Collectors have their own financial incentives, and can deduct the purchase price of an artwork if they buy it as a gift for a nonprofit. If they give it the year after they bought it, they can even deduct its fair-market value—a legal loophole that can result in substantial savings when taking into account the yawning gap between primary- and secondary-market prices for the hottest artists.
“Everyone is trying to figure out how to maximize the value of the work,” said Thomas Danziger, an attorney specializing in art transactions. “This is a neat way to achieve this.”
Museums? They Love It
In recent years, a good chunk of ICA Miami’s permanent collection has entered the museum through BOGO arrangements, according to artistic director Alexander Gartenfeld.
“We work with a network of collectors who are more than happy to help the museum,” he said.
Gartenfeld and his curatorial staff keep lists of artists whose work they’re interested in, tracking their upcoming exhibitions.
“If our interests align, we work on an acquisition together,” he said of collectors. For especially expensive works—those that cost millions of dollars—the purchase is sometimes divided among a group of patrons.
Asked if the setup encouraged collectors to manipulate museums, Gartenfeld dismissed the suggestion.
“It’s a ridiculous idea,” he said. “And assumes that we have no idea who we are working with. These are long-term relationships, not random people. We only work with nice people building great collections—collectors who want to do the right thing.”
But the very premise of BOGO doesn’t sit well with all collectors.
“It gives the buyers a license to do whatever they want with the second work,” said Mihail Lari, a Los Angeles-based collector, adding that it reinforces a “precarious situation” of scarcity and inequality.
Adviser Wendy Cromwell said she’s done several BOGO deals, including one that involved a painting by Derek Fordjour that her clients bought for the Hammer Museum in Los Angeles. Titled Pall Bearers (2020), it depicts a funeral procession of Black men carrying a coffin.
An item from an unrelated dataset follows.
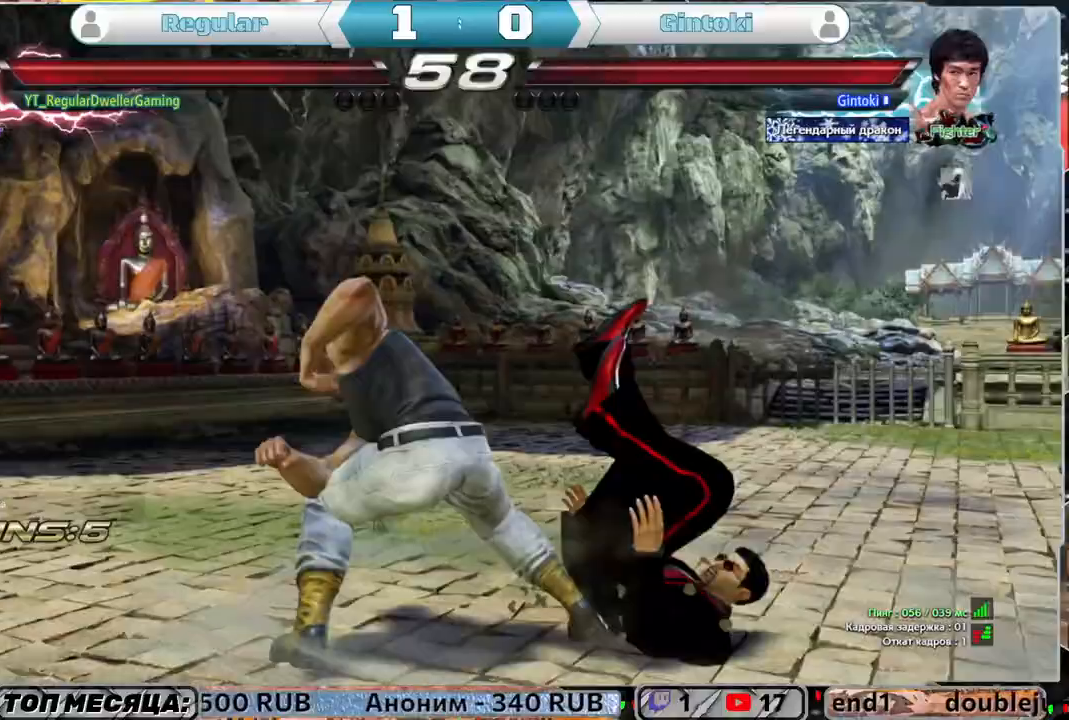
{"buttons": [], "left_stick": "center", "right_stick": "center", "events": []}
Cromwell’s clients, whose collection is focused on social justice, “felt it was a really important body of work at a very important time in our lives,” she said.
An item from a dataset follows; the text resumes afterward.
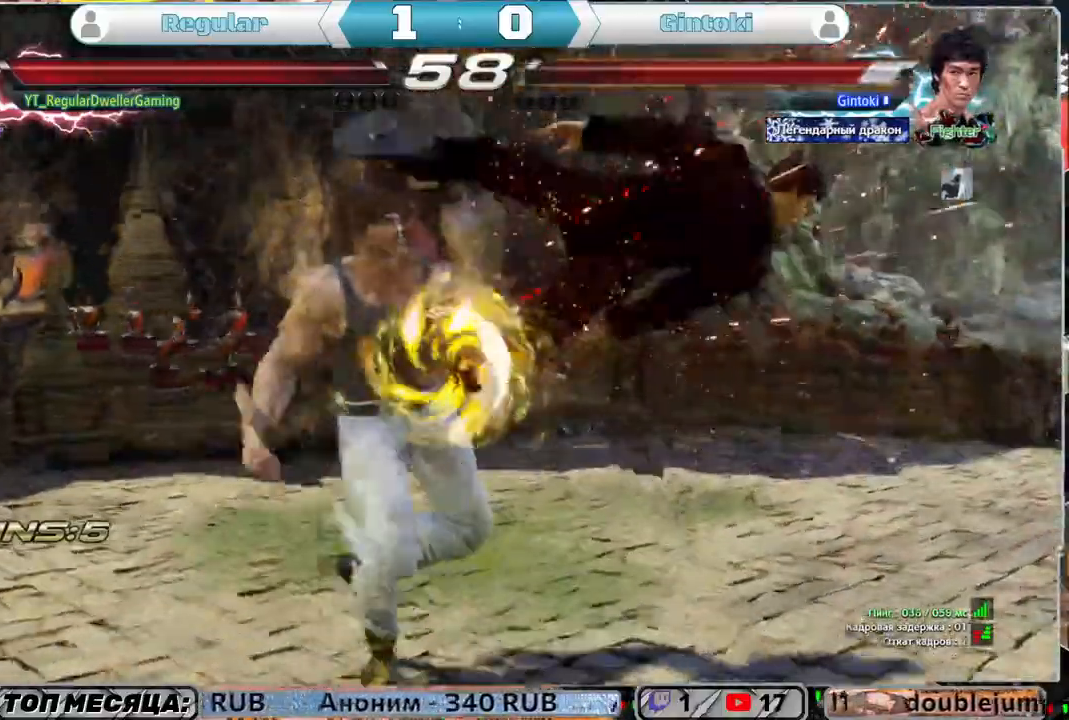
{"buttons": ["DPAD_RIGHT"], "left_stick": "center", "right_stick": "center", "events": [[67, "DPAD_DOWN", "down"], [67, "DPAD_RIGHT", "down"], [133, "SQUARE", "down"], [167, "DPAD_DOWN", "up"], [217, "SQUARE", "up"]]}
Cromwell had been following Fordjour’s rise from his first solo exhibition at the Sugar Hill Children’s Museum of Art and Storytelling in 2017. When the artist joined Petzel gallery, she broached the subject of acquiring a work for her clients.
The gallery wanted to place paintings from its first show with Fordjour in museums. When the Hammer expressed interest, Cromwell’s clients agreed to fund the acquisition.
“There was no immediate promise made that they would get a painting,” she said. “It wasn’t, ‘If you buy this, you get that.’”
But Cromwell admitted that buying the work for the Hammer “did get them to the front of the line.” Later, they were offered—and bought—a painting from the artist’s studio that was not in the exhibition.
Yet problems arise when such conversations aren’t initiated by museums.
Michael Govan, director of the Los Angeles County Museum of Art, said he receives offers from collectors to acquire specific works for the museum “all the time.”
“We’ve been pressured to take things we don’t want,” he said. “We don’t do it.” LACMA accepted just five works in recent months out of more than a dozen offer, he said.
Back in December at Art Basel, Houldsworth had two more Fadojutimi works for sale beyond those on the walls at the ICA. Of the four total, two went to museums, one to a private foundation, and another to a private collector—who bought a painting for one of the museums.
The demand is so intense and supply is so limited that the gallery doesn’t even bother with a waiting list.
“There are a lot of conversations,” she said. “And very few works.”